(CN) – Southeastern Louisiana University can enforce its speech policy while a lawsuit filed by a student who was asked to leave campus for expressing a “religious message” moves through the courts, the 5th Circuit ruled.
SLU student Jeremy Sonnier sued the school, claiming that the speech policy violates the First Amendment.
The dispute arose when Sonnier and four other non-students assembled on SLU’s campus to “express a religious message” to students and passersby. The group was asked to leave campus because they lacked a permit for public assembly or demonstration.
SLU’s speech policy states, “[F]reedom of speech and assembly are basic and essential to both intellectual and social development… These freedoms, however, are not absolute.”
The university requires permits for all assemblies on campus, which must be applied for seven days prior to the event. The approval process is content-neutral.

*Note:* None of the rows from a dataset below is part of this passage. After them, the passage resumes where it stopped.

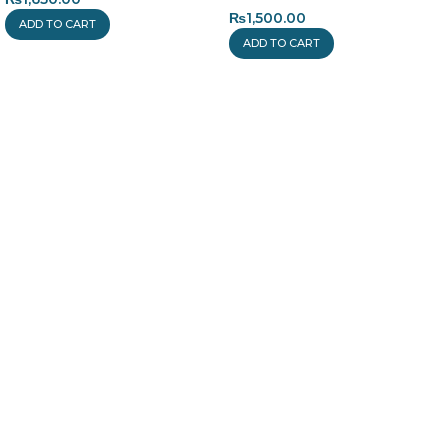
₨
1,500.00
ADD TO CART
ADD TO CART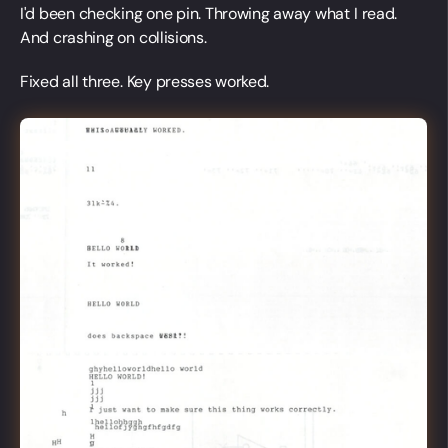
I'd been checking one pin. Throwing away what I read.
And crashing on collisions.
Fixed all three. Key presses worked.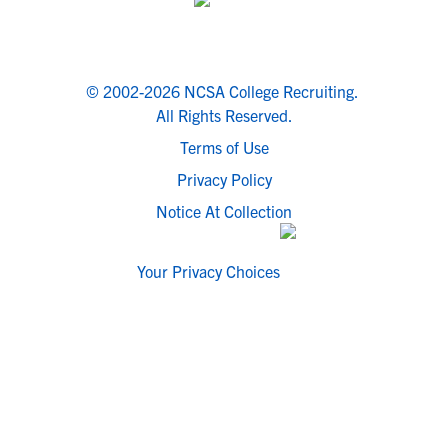
© 2002-2026 NCSA College Recruiting.
All Rights Reserved.
Terms of Use
Privacy Policy
Notice At Collection
Your Privacy Choices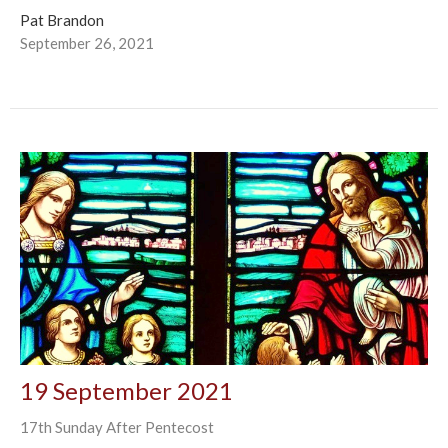
Pat Brandon
September 26, 2021
19 September 2021
17th Sunday After Pentecost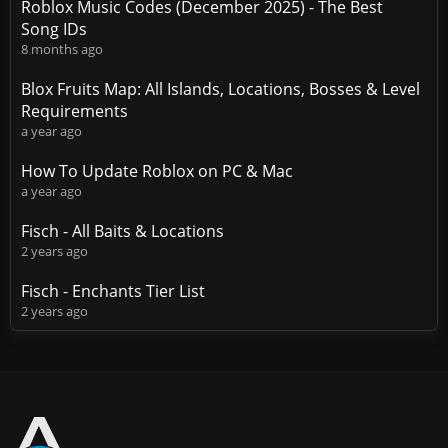
Roblox Music Codes (December 2025) - The Best
Song IDs
8 months ago
Blox Fruits Map: All Islands, Locations, Bosses & Level
Requirements
a year ago
How To Update Roblox on PC & Mac
a year ago
Fisch - All Baits & Locations
2 years ago
Fisch - Enchants Tier List
2 years ago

Sonnier sought to bar SLU from enforcing the speech policy until a verdict had been reached. The district court denied the motion, finding that Sonnier’s likely failure to prove a constitutional violation makes a preliminary injunction inappropriate.
The 7th Circuit affirmed most of the district court’s decision, barring only a rule which allows SLU to bill the speaker for security measures.
Sonnier agreed that SLU can implement a policy that “promotes education and minimizes disruptions to the academic setting,” but believes that the current speech policy is not narrowly tailored to meet that goal.
He alleged that requiring a permit and requesting personal information about the speaker was too broad. Sonnier also attacked the regulation that a student may only host an event for two hours each week.
The district and 5th Circuit courts upheld the rules, finding that they ensure speech diversity and minimize disruption on campus.
“We find no authority – and Sonnier provides none – that requires a public university to throw open its entire campus for public assemblies or demonstrations,” Judge Eugene Davis wrote for the 5th Circuit.
However, the circuit decided that a regulation which bills security-related expenses to an event sponsor violates the First Amendment. Because the amount of the fee and which events are charged is at the sole discretion of a school administrator, the court barred the rule.
Judge James Dennis dissented, finding that all of the provisions challenged by Sonnier are unconstitutional. He said that deciding the case based on the policy’s wording alone is a misstep.
“Thus, the challenged restrictions – which require even small groups and individuals to seek the government’s permission seven days in advance of speaking in public, to entrust significant personal information to SLU and to speak for no more than two hours per seven days – are unconstitutional, at least as applied to the plaintiff’s speech in this case,” he wrote.